# [Problem statement]
Reproduce the records verbatim from the line with "Page size: 1654x931." up to and including the line with "text_box Многострочный комментарий".
═══ Data records
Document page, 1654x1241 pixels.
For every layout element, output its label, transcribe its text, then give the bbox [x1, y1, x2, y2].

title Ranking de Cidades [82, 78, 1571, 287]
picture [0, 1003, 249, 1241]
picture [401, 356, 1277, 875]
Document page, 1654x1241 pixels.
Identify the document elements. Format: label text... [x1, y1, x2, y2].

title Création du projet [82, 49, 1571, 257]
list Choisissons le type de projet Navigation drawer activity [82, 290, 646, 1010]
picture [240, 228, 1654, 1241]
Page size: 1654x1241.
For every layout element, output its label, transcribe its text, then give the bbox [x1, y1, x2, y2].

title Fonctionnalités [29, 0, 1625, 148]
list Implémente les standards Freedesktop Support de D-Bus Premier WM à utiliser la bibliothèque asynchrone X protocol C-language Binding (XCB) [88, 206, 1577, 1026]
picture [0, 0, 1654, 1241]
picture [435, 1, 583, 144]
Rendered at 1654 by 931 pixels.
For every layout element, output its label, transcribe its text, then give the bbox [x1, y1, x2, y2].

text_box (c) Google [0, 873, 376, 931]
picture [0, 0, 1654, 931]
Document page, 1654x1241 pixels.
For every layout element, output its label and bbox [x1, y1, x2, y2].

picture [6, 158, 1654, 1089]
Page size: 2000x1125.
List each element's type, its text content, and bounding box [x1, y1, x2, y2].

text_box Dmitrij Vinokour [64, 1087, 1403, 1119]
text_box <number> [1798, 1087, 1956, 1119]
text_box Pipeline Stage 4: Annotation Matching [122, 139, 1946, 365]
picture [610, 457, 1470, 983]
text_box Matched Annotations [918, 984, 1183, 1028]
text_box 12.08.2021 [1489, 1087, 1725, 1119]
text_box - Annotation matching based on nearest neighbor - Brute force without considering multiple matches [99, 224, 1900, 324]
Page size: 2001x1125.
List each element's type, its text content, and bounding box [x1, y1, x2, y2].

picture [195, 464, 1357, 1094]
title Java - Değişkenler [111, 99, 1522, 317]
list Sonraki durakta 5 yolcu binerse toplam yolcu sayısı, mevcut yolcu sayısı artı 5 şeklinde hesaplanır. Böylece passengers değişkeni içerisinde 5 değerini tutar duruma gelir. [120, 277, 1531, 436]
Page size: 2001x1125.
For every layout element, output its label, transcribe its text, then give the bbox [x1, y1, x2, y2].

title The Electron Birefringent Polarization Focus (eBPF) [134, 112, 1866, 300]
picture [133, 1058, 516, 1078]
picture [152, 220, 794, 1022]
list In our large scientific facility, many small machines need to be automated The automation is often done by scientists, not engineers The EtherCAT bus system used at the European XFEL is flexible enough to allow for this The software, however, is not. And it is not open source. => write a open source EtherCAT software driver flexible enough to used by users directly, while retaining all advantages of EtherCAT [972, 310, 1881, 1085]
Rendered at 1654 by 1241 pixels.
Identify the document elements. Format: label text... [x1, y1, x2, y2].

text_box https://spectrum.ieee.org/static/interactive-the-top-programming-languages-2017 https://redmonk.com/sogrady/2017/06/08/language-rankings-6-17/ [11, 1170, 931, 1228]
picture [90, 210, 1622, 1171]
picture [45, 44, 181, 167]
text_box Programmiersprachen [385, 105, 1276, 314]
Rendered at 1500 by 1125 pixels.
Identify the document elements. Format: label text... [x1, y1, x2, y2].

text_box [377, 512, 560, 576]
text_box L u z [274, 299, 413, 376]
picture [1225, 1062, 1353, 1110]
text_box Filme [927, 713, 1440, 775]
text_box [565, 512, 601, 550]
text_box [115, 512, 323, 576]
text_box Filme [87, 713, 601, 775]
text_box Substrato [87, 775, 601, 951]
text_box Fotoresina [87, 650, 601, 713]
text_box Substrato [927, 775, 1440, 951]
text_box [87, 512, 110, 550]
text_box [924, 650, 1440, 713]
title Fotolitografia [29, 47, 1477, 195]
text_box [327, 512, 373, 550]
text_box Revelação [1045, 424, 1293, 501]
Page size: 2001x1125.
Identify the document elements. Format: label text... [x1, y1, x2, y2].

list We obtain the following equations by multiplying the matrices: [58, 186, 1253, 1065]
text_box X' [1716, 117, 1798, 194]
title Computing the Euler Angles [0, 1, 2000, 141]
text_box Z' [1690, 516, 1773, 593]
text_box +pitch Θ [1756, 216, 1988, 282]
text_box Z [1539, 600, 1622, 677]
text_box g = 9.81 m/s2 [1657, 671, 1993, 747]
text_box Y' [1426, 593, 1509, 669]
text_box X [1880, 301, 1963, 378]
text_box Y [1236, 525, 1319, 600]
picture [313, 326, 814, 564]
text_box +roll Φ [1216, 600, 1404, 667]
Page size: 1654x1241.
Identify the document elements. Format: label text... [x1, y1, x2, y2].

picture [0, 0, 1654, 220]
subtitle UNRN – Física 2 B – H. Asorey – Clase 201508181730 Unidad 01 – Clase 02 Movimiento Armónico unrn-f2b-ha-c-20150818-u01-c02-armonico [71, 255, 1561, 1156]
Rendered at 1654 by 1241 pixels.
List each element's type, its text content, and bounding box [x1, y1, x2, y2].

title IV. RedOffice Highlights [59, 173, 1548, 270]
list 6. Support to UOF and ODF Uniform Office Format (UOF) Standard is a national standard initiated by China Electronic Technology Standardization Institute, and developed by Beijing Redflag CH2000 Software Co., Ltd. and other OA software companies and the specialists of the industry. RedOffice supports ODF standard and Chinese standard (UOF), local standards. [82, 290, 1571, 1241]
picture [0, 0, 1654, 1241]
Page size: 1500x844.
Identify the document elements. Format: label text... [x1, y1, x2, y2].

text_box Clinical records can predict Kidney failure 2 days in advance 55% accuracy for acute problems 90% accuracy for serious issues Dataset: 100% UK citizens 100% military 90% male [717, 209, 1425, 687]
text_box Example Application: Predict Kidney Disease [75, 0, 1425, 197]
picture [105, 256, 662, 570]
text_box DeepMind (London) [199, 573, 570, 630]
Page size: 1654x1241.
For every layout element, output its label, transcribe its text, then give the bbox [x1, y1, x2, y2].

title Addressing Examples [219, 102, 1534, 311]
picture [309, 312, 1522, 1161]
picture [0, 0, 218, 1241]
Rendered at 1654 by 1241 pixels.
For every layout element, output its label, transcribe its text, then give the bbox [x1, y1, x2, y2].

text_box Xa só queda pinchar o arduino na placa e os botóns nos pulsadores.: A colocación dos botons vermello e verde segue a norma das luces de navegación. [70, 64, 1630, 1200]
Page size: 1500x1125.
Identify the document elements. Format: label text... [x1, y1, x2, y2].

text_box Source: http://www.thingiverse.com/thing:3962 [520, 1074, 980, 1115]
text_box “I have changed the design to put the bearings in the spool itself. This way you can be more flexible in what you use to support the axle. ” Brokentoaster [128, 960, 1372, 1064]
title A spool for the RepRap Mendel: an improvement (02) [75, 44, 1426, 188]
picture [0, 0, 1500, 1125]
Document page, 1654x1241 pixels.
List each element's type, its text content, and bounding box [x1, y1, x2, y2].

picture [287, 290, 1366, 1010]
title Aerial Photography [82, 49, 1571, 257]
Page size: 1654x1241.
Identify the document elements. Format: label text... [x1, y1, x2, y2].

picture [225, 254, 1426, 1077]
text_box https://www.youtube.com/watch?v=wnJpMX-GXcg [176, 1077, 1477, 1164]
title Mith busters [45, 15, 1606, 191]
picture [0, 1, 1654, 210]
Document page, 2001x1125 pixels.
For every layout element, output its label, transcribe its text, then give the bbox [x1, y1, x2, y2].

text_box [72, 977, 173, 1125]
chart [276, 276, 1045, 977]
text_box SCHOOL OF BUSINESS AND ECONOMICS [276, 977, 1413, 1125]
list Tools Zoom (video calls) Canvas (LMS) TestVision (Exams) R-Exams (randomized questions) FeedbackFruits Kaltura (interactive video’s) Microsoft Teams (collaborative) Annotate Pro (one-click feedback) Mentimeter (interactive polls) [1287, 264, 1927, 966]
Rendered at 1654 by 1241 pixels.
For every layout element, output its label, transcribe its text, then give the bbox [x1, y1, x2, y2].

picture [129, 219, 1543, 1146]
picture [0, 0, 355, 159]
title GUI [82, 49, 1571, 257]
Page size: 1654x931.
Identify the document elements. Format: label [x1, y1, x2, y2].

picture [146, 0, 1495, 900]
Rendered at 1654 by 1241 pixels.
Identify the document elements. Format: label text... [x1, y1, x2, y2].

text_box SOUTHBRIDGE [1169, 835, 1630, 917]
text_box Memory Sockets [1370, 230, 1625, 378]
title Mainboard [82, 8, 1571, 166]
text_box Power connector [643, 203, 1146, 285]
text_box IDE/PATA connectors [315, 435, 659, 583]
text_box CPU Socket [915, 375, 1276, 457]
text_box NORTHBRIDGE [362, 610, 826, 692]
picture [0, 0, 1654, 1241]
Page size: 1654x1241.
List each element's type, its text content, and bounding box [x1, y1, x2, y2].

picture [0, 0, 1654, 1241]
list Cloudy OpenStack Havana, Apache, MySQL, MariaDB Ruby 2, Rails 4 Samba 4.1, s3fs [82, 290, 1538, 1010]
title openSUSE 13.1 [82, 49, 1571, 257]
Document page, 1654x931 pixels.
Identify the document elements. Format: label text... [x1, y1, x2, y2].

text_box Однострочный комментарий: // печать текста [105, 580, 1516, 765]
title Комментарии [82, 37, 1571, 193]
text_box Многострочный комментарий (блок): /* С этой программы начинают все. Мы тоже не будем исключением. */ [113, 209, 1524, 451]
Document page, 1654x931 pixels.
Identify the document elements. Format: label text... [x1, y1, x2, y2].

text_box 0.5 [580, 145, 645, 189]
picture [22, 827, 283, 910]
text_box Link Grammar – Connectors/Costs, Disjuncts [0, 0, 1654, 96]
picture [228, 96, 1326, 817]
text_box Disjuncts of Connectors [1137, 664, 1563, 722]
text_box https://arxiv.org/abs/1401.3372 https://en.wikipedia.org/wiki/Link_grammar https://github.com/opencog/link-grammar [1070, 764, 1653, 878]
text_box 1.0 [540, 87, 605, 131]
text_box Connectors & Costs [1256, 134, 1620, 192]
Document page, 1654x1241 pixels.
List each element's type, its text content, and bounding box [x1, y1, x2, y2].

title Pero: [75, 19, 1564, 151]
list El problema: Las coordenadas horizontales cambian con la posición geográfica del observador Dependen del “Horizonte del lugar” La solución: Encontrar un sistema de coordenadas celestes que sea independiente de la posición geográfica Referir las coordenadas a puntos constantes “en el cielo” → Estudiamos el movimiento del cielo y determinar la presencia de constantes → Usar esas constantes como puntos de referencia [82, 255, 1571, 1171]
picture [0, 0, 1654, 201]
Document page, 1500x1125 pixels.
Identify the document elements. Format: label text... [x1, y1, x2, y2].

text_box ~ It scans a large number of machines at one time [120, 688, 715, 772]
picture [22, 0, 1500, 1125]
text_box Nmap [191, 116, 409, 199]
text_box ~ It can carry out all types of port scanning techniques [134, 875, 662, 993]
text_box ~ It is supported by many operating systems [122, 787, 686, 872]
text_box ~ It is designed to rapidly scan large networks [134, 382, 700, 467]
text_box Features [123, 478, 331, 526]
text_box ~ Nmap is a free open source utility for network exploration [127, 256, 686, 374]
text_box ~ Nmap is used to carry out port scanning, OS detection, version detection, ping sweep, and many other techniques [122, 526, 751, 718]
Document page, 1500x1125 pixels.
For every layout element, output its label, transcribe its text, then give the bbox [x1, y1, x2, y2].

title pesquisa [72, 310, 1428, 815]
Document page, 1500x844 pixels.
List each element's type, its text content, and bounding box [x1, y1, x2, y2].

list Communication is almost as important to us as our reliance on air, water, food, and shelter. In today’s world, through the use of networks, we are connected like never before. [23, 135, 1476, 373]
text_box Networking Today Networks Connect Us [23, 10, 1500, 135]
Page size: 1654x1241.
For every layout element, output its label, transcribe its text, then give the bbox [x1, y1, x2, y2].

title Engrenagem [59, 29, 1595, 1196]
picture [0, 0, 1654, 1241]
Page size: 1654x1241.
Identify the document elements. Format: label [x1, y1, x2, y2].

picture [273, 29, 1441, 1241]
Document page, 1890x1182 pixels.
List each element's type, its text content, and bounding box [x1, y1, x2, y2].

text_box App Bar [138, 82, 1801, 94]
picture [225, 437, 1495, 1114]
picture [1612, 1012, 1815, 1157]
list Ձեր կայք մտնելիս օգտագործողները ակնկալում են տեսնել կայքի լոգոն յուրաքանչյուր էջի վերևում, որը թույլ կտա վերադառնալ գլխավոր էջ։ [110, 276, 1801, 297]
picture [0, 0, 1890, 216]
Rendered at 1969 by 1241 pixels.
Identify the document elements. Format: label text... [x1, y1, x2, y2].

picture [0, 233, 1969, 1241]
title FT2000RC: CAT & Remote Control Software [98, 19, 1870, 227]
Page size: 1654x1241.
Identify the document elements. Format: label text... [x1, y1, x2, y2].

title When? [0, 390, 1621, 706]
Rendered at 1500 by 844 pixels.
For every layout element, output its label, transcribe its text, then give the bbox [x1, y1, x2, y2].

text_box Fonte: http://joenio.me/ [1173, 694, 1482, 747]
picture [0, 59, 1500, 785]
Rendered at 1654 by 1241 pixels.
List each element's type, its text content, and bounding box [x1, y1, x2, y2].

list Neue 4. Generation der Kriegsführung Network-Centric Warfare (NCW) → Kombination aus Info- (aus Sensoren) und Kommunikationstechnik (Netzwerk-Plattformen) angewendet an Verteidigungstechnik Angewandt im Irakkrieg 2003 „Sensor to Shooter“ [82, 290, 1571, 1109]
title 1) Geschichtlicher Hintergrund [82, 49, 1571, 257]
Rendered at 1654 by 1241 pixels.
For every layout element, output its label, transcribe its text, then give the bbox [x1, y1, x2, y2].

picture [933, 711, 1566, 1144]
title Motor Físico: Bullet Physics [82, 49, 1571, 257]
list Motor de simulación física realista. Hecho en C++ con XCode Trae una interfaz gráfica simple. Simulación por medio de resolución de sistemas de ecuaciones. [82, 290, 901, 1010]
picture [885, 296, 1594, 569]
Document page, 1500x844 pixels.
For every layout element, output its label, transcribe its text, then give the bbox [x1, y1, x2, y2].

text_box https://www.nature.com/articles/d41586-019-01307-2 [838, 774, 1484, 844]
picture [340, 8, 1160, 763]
══════
# [Answer to this problem]
Page size: 1654x931.
Identify the document elements. Format: label [x1, y1, x2, y2].

picture [146, 0, 1495, 900]
Rendered at 1654 by 1241 pixels.
Identify the document elements. Format: label text... [x1, y1, x2, y2].

text_box SOUTHBRIDGE [1169, 835, 1630, 917]
text_box Memory Sockets [1370, 230, 1625, 378]
title Mainboard [82, 8, 1571, 166]
text_box Power connector [643, 203, 1146, 285]
text_box IDE/PATA connectors [315, 435, 659, 583]
text_box CPU Socket [915, 375, 1276, 457]
text_box NORTHBRIDGE [362, 610, 826, 692]
picture [0, 0, 1654, 1241]
Page size: 1654x1241.
List each element's type, its text content, and bounding box [x1, y1, x2, y2].

picture [0, 0, 1654, 1241]
list Cloudy OpenStack Havana, Apache, MySQL, MariaDB Ruby 2, Rails 4 Samba 4.1, s3fs [82, 290, 1538, 1010]
title openSUSE 13.1 [82, 49, 1571, 257]
Document page, 1654x931 pixels.
Identify the document elements. Format: label text... [x1, y1, x2, y2].

text_box Однострочный комментарий: // печать текста [105, 580, 1516, 765]
title Комментарии [82, 37, 1571, 193]
text_box Многострочный комментарий (блок): /* С этой программы начинают все. Мы тоже не будем исключением. */ [113, 209, 1524, 451]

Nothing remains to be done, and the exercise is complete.